We went to Seneca Rocks, WV this weekend to go rock climbing (which was awesome!), so there was no time for writing. I did read a bit, though, and finished up Kabul Beauty School (review forthcoming). At one point, the author, Deborah Rodriguez, shares directions to her house, out of which she ran her beauty school:
Go to the Internet café near the rotary in Shar-e-Now, the one near the emergency hospital with the red and white paint on the wall. Take a right, and you’ll then be on the main street in Shar-e-Now. Before you get to the bombed-out movie theater you’ll see a bright yellow building. Turn right there, then drive past the street with all the dead cows. Continue past the old warlord house, then go left at the next street. You will see a blue-and-white-striped box and a sign that says ASSA in black letters. Just ahead, there’s a gray building with a lot of Afghan men hanging out in front, a tailor shop, a compound with a blue gate, and a hand-pump well on the corner.
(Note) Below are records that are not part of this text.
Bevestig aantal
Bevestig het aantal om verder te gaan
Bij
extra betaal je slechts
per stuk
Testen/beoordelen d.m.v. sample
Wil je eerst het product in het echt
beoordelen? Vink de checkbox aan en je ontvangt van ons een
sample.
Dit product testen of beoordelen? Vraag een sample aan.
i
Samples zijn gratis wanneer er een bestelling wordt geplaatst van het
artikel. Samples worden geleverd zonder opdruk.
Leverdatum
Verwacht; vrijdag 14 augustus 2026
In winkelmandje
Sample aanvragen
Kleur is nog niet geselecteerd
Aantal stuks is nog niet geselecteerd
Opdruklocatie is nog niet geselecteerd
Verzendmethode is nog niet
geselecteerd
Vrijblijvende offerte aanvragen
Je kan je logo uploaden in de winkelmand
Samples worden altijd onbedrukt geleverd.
My guesthouse is the one with the blue gate (177).
For some reason, I was reminded of the Kabul directions the next day when Adam read aloud the guide book’s directions to our climb:
About 150 feet uphill (north) of the edge of the Southeast Corner is a long, vegetated, low-angled ramp. Climb the right-leaning ramp in two easy pitches, until Lower Broadway Ledge is reached at a point below UP AND COMING (200 ft). (168)
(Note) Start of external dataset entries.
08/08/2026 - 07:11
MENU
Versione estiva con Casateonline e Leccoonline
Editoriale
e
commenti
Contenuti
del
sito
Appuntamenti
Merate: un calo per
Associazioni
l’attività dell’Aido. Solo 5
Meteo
I can tell you that in that moment, they seemed a lot more similar to me than they do now as I write them out – there are no bombed-out buildings, dead cows, or warlords in the wilderness of West Virginia. In all seriousness, though, I think what really struck me was how incomprehensible both sets of directions are. Kabul and Seneca are “wild” in completely different ways. In Kabul, it’s because the city was underdeveloped and none of the streets were named, at least at the time. Unfortunately, things aren’t likely to get a whole lot better for Afghanistan anytime soon. At Seneca, there is barely any development because it’s still wilderness. Thankfully, I have Adam to translate the guidebook and we happily found our climb. It isn’t easy, though, if you don’t know where you’re looking. I was thinking about how to fix this difficulty because I always want to fix things… and I came up with the ridiculous and impossible idea of posting a little sign at the base of each climb with its name and difficulty rating (so CONVENIENT, right?) Convenient, yes. Wild, no. Part of the draw of climbing for me is, most basically, the physical act of climbing and the puzzle of figuring out the route. But I can do that in a gym, and I don’t. One of my favorite parts of climbing, really, is being out on the rock: the feel of real rock under my hands, the wind and sun on my face, the view from up high on the rocks. We saw a turkey vulture fly by below us this weekend and talked about how rare and awesome that is to experience, particularly on the east coast. I really don’t want to make climbing more “convenient” because that would make it less “wild.” I want my rocks as wild as they can be while still being climbable.
Oh, PS – Regarding the title of this post: There are plenty of LIVE cows at Seneca. Every once in a while on the rock you hear a loud “moooooo.” Also, there are hunters in the area so sometimes there are gunshots as well. I have to say it crossed our minds: WAIT – IS SOMEONE SHOOTING COWS???